Bottom line: Have this one index:
INDEX(branch_name, department_no, joining_date)
Then get the EXPLAIN SELECT ...
to see if it did the leapfrogging. If that fails, let's rethink.
You probably don't have a index problem so much as you have an optimizer problem. I would consider looking into your database's statistics and rewriting your query with the optimizer in mind.
It's important to remember that a query describes the logical result set you want to arrive at but the optimizer has multiple pathways to get there in terms of physical operations. You and I see one query above but the optimizer might see several operations to get there.
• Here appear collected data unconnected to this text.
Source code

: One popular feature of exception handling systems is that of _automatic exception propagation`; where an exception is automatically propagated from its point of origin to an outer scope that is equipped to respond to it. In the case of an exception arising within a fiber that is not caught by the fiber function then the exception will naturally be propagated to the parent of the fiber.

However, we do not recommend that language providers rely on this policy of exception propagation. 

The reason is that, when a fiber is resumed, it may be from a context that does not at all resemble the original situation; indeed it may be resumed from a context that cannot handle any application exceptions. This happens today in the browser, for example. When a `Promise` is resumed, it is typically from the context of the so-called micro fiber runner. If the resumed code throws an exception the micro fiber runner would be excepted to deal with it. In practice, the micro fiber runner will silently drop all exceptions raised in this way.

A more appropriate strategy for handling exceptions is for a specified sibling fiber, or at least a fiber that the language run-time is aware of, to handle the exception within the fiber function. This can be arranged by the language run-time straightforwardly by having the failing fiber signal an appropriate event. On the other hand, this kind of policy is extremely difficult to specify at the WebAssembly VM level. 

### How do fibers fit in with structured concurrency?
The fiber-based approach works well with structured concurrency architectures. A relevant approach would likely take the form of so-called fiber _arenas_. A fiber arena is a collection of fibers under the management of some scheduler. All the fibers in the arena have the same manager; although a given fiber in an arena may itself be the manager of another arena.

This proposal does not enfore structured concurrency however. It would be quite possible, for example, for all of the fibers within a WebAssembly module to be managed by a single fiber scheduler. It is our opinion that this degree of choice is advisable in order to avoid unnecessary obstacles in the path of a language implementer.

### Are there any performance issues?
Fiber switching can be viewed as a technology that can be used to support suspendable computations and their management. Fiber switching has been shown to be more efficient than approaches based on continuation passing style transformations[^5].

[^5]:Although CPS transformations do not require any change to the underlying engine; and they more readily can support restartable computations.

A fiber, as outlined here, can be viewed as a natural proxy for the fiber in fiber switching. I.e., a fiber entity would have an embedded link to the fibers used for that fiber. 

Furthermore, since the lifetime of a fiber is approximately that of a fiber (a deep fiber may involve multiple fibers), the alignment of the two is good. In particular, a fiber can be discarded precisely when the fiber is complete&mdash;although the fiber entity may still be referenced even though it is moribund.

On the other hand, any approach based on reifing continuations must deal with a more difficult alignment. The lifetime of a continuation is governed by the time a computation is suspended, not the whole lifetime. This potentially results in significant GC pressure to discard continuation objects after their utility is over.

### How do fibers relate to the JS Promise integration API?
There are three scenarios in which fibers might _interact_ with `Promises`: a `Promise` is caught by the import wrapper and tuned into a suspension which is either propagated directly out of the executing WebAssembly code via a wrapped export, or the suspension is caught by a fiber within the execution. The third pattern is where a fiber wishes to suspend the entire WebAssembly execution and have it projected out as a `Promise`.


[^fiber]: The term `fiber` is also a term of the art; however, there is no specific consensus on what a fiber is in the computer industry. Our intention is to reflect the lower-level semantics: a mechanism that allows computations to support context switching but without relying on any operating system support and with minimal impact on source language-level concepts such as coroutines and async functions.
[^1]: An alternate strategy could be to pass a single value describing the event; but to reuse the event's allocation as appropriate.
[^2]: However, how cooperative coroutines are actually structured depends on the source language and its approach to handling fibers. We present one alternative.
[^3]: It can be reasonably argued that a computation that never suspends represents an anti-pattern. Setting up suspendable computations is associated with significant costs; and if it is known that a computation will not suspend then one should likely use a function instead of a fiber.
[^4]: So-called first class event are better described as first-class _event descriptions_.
The optimizer chooses which pathway to take depending on database statistics, available resources, and what result sets the optimizer is able to anticipate.
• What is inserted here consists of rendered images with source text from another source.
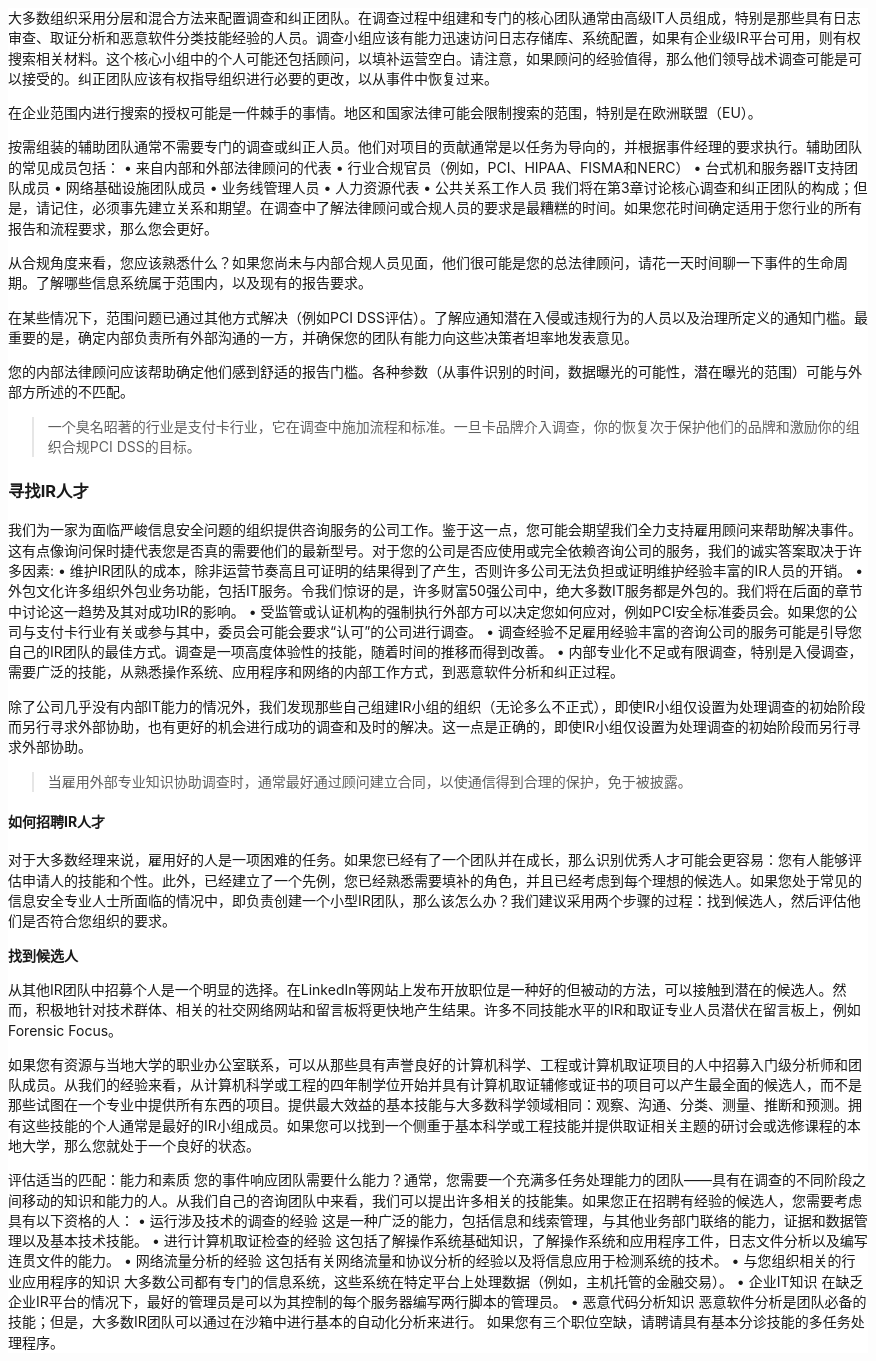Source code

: 
大多数组织采用分层和混合方法来配置调查和纠正团队。在调查过程中组建和专门的核心团队通常由高级IT人员组成，特别是那些具有日志审查、取证分析和恶意软件分类技能经验的人员。调查小组应该有能力迅速访问日志存储库、系统配置，如果有企业级IR平台可用，则有权搜索相关材料。这个核心小组中的个人可能还包括顾问，以填补运营空白。请注意，如果顾问的经验值得，那么他们领导战术调查可能是可以接受的。纠正团队应该有权指导组织进行必要的更改，以从事件中恢复过来。

在企业范围内进行搜索的授权可能是一件棘手的事情。地区和国家法律可能会限制搜索的范围，特别是在欧洲联盟（EU）。

按需组装的辅助团队通常不需要专门的调查或纠正人员。他们对项目的贡献通常是以任务为导向的，并根据事件经理的要求执行。辅助团队的常见成员包括：
• 来自内部和外部法律顾问的代表
• 行业合规官员（例如，PCI、HIPAA、FISMA和NERC）
• 台式机和服务器IT支持团队成员
• 网络基础设施团队成员
• 业务线管理人员
• 人力资源代表
• 公共关系工作人员
我们将在第3章讨论核心调查和纠正团队的构成；但是，请记住，必须事先建立关系和期望。在调查中了解法律顾问或合规人员的要求是最糟糕的时间。如果您花时间确定适用于您行业的所有报告和流程要求，那么您会更好。

从合规角度来看，您应该熟悉什么？如果您尚未与内部合规人员见面，他们很可能是您的总法律顾问，请花一天时间聊一下事件的生命周期。了解哪些信息系统属于范围内，以及现有的报告要求。

在某些情况下，范围问题已通过其他方式解决（例如PCI DSS评估）。了解应通知潜在入侵或违规行为的人员以及治理所定义的通知门槛。最重要的是，确定内部负责所有外部沟通的一方，并确保您的团队有能力向这些决策者坦率地发表意见。

您的内部法律顾问应该帮助确定他们感到舒适的报告门槛。各种参数（从事件识别的时间，数据曝光的可能性，潜在曝光的范围）可能与外部方所述的不匹配。

> 一个臭名昭著的行业是支付卡行业，它在调查中施加流程和标准。一旦卡品牌介入调查，你的恢复次于保护他们的品牌和激励你的组织合规PCI DSS的目标。
> 

### 寻找IR人才

我们为一家为面临严峻信息安全问题的组织提供咨询服务的公司工作。鉴于这一点，您可能会期望我们全力支持雇用顾问来帮助解决事件。这有点像询问保时捷代表您是否真的需要他们的最新型号。对于您的公司是否应使用或完全依赖咨询公司的服务，我们的诚实答案取决于许多因素:
• 维护IR团队的成本，除非运营节奏高且可证明的结果得到了产生，否则许多公司无法负担或证明维护经验丰富的IR人员的开销。
• 外包文化许多组织外包业务功能，包括IT服务。令我们惊讶的是，许多财富50强公司中，绝大多数IT服务都是外包的。我们将在后面的章节中讨论这一趋势及其对成功IR的影响。
• 受监管或认证机构的强制执行外部方可以决定您如何应对，例如PCI安全标准委员会。如果您的公司与支付卡行业有关或参与其中，委员会可能会要求“认可”的公司进行调查。
• 调查经验不足雇用经验丰富的咨询公司的服务可能是引导您自己的IR团队的最佳方式。调查是一项高度体验性的技能，随着时间的推移而得到改善。
• 内部专业化不足或有限调查，特别是入侵调查，需要广泛的技能，从熟悉操作系统、应用程序和网络的内部工作方式，到恶意软件分析和纠正过程。

除了公司几乎没有内部IT能力的情况外，我们发现那些自己组建IR小组的组织（无论多么不正式），即使IR小组仅设置为处理调查的初始阶段而另行寻求外部协助，也有更好的机会进行成功的调查和及时的解决。这一点是正确的，即使IR小组仅设置为处理调查的初始阶段而另行寻求外部协助。

> 当雇用外部专业知识协助调查时，通常最好通过顾问建立合同，以使通信得到合理的保护，免于被披露。
> 

#### 如何招聘IR人才

对于大多数经理来说，雇用好的人是一项困难的任务。如果您已经有了一个团队并在成长，那么识别优秀人才可能会更容易：您有人能够评估申请人的技能和个性。此外，已经建立了一个先例，您已经熟悉需要填补的角色，并且已经考虑到每个理想的候选人。如果您处于常见的信息安全专业人士所面临的情况中，即负责创建一个小型IR团队，那么该怎么办？我们建议采用两个步骤的过程：找到候选人，然后评估他们是否符合您组织的要求。

**找到候选人**

从其他IR团队中招募个人是一个明显的选择。在LinkedIn等网站上发布开放职位是一种好的但被动的方法，可以接触到潜在的候选人。然而，积极地针对技术群体、相关的社交网络网站和留言板将更快地产生结果。许多不同技能水平的IR和取证专业人员潜伏在留言板上，例如Forensic Focus。

如果您有资源与当地大学的职业办公室联系，可以从那些具有声誉良好的计算机科学、工程或计算机取证项目的人中招募入门级分析师和团队成员。从我们的经验来看，从计算机科学或工程的四年制学位开始并具有计算机取证辅修或证书的项目可以产生最全面的候选人，而不是那些试图在一个专业中提供所有东西的项目。提供最大效益的基本技能与大多数科学领域相同：观察、沟通、分类、测量、推断和预测。拥有这些技能的个人通常是最好的IR小组成员。如果您可以找到一个侧重于基本科学或工程技能并提供取证相关主题的研讨会或选修课程的本地大学，那么您就处于一个良好的状态。

评估适当的匹配：能力和素质 您的事件响应团队需要什么能力？通常，您需要一个充满多任务处理能力的团队——具有在调查的不同阶段之间移动的知识和能力的人。从我们自己的咨询团队中来看，我们可以提出许多相关的技能集。如果您正在招聘有经验的候选人，您需要考虑具有以下资格的人：
• 运行涉及技术的调查的经验 这是一种广泛的能力，包括信息和线索管理，与其他业务部门联络的能力，证据和数据管理以及基本技术技能。
• 进行计算机取证检查的经验 这包括了解操作系统基础知识，了解操作系统和应用程序工件，日志文件分析以及编写连贯文件的能力。
• 网络流量分析的经验 这包括有关网络流量和协议分析的经验以及将信息应用于检测系统的技术。
• 与您组织相关的行业应用程序的知识 大多数公司都有专门的信息系统，这些系统在特定平台上处理数据（例如，主机托管的金融交易）。
• 企业IT知识 在缺乏企业IR平台的情况下，最好的管理员是可以为其控制的每个服务器编写两行脚本的管理员。
• 恶意代码分析知识 恶意软件分析是团队必备的技能；但是，大多数IR团队可以通过在沙箱中进行基本的自动化分析来进行。
如果您有三个职位空缺，请聘请具有基本分诊技能的多任务处理程序。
Certain operators like>=, <=, and IN can make it difficult for the optimizer to anticipate what's going to be most efficient to run against these WHERE clauses and this is likely what's leading to the optimizer failing to use your indexes.
There various ways to push the optimizer in various directions but the right choice is highly dependent on the qualities of the base data set you're working with. Some things that have worked for me in the past include breaking up a query into smaller discrete steps especially when I know I'm significantly reducing the size of the data set that the rest of the query will have to consider. Looking at your query ask yourself (or even better, test) which where clauses returns the smallest counts and return that set first before asking the query to run the rest of the operations. Depending on your method and system doing so can effectively get the optimizer to "see" the resulting subset for that part of the query then make better choices on how to finish processing efficiently.
-
"breaking into smaller steps" is almost always folly -- the overhead of the extra round-trips to the server is likely to ought-weigh the benefits.Rick James– Rick James2017年07月20日 18:14:50 +00:00Commented Jul 20, 2017 at 18:14
-
Generally speaking I agree with you but I have run into scenarios where it works out better primarily when the specific data sets are statistically skewed in some abnormal way that really throw the optimizer off. I would consider those scenarios to be the exception and not the rule so your point about the problem of risking increased overhead is definitely something to keep in mind.MMartinez– MMartinez2017年07月20日 23:46:13 +00:00Commented Jul 20, 2017 at 23:46
IN
,<=
and>=
you are not helping the optimizer to decide to use indexes especially if the table uses not that many blocks on the disk. Using many indexes also slows down insert, delete, and update of the rows in the table.